GAO Issues Report Examining Legislative Proposals and International Coordination Regarding Bankruptcies of Large Financial Institutions (with Lofchie Comment)
The Government Accountability Office ("GAO") issued the fourth report in its ongoing series examining ways to make the U.S. Bankruptcy Code ("Code") more effective in resolving certain failed financial companies. The report addressed recent changes to the Code, as well as efforts to improve cross-border coordination to facilitate the liquidation or reorganization of large financial companies under bankruptcy.

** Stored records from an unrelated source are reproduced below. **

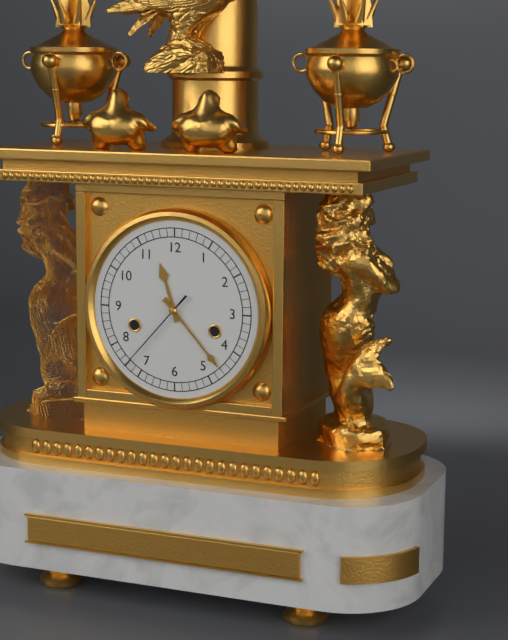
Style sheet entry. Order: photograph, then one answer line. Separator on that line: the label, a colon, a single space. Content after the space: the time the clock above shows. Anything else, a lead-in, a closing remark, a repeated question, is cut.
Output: 11:23:37
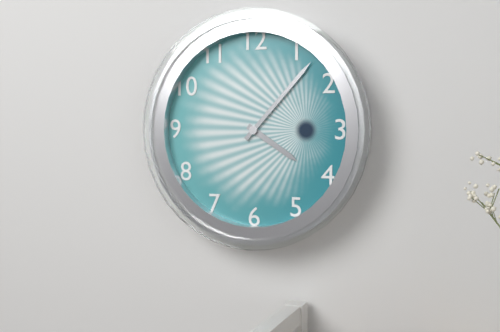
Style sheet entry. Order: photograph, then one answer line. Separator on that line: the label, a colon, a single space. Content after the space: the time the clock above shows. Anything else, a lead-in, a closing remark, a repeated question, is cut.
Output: 4:07
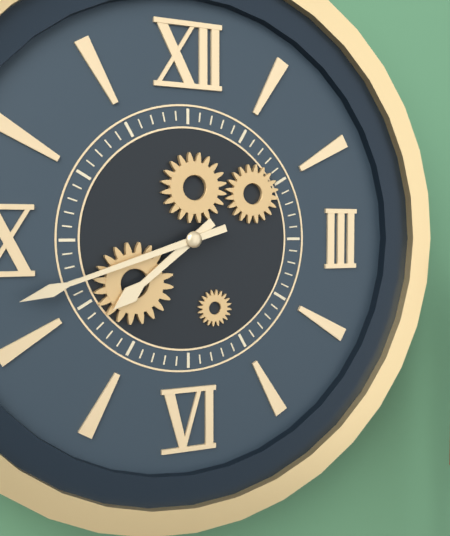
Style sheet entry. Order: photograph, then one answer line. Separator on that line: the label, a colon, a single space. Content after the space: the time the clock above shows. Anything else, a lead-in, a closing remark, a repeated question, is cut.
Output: 7:42
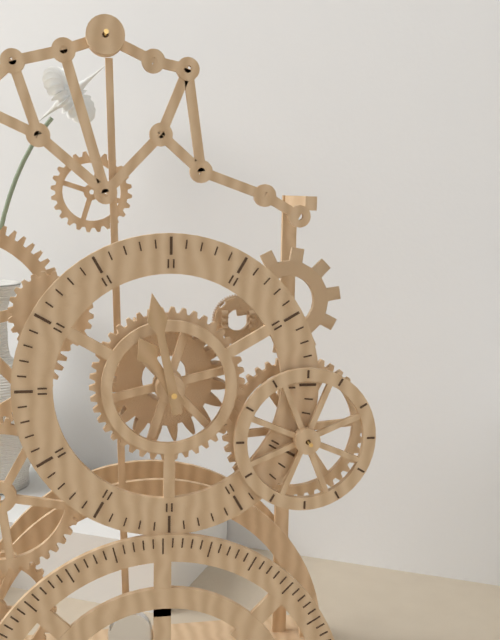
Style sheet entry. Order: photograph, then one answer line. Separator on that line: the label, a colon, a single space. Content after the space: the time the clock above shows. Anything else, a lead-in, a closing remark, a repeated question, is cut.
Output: 10:58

According to the report, a number of bills that were introduced in the previous Congress would, if reintroduced and passed, make broad changes to the Code that are relevant to financial companies' bankruptcies. These bills include the Financial Institution Bankruptcy Act and the Taxpayer Protection and Responsible Resolution Act, which would expand the powers of the Board of Governors of the Federal Reserve System and the Federal Deposit Insurance Corporation and impose a temporary stay on financial derivatives that are exempt from the automatic stay under the Code.

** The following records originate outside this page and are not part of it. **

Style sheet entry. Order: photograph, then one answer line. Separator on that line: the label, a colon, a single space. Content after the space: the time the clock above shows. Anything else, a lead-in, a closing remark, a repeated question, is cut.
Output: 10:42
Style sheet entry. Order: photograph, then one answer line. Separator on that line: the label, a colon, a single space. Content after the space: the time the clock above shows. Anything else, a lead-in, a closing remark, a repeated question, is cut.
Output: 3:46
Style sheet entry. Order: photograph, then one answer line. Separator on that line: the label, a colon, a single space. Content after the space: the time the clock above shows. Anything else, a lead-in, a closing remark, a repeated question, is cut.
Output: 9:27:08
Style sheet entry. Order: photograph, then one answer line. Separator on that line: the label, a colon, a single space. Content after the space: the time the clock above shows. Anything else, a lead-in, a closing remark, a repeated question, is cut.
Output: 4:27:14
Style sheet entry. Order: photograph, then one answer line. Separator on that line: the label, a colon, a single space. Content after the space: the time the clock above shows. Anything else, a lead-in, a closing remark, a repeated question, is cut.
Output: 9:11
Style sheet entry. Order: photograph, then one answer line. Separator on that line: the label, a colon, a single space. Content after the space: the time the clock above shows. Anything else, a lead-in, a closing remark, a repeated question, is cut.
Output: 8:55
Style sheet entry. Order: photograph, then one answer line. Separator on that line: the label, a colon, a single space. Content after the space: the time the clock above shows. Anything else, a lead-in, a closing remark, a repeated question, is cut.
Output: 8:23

If reintroduced and passed, the bills would add provisions to the Code to enable the resolution of large, complex financial companies, such as allowing for the creation of a bridge company in which certain assets and financial contracts of the holding company would be transferred, which in turn would allow certain subsidiaries to continue their operations.
In addition, the GAO found that certain structural challenges remain in the judicial bankruptcy process used in the United States to resolve failed large financial companies with cross-border operations. One of the main challenges involves how conflicting regulatory regimes treat financial contracts between parties in different countries when a firm enters bankruptcy. However, the GAO reported, efforts are underway to address these challenges, including a January 2015 stay protocol for derivatives contracts developed by ISDA with the intention of giving regulators enough time to facilitate the orderly resolution of a troubled firm.
Lofchie Comment: The GAO report offers an even-handed overview of existing law, proposals and problems. Further in-depth analysis could serve as the basis for consideration of material changes to the bankruptcy laws. For example, though the report provides a brief summary of developments with respect to the Lehman insolvency, further detail concerning substantial problems that have arisen in that bankruptcy is warranted. A deep dive into the process of unwinding Lehman might serve as a practical guide to the problems that arise in the liquidation of a large financial institution and, thus, could serve as the basis for a discussion of useful changes to the law.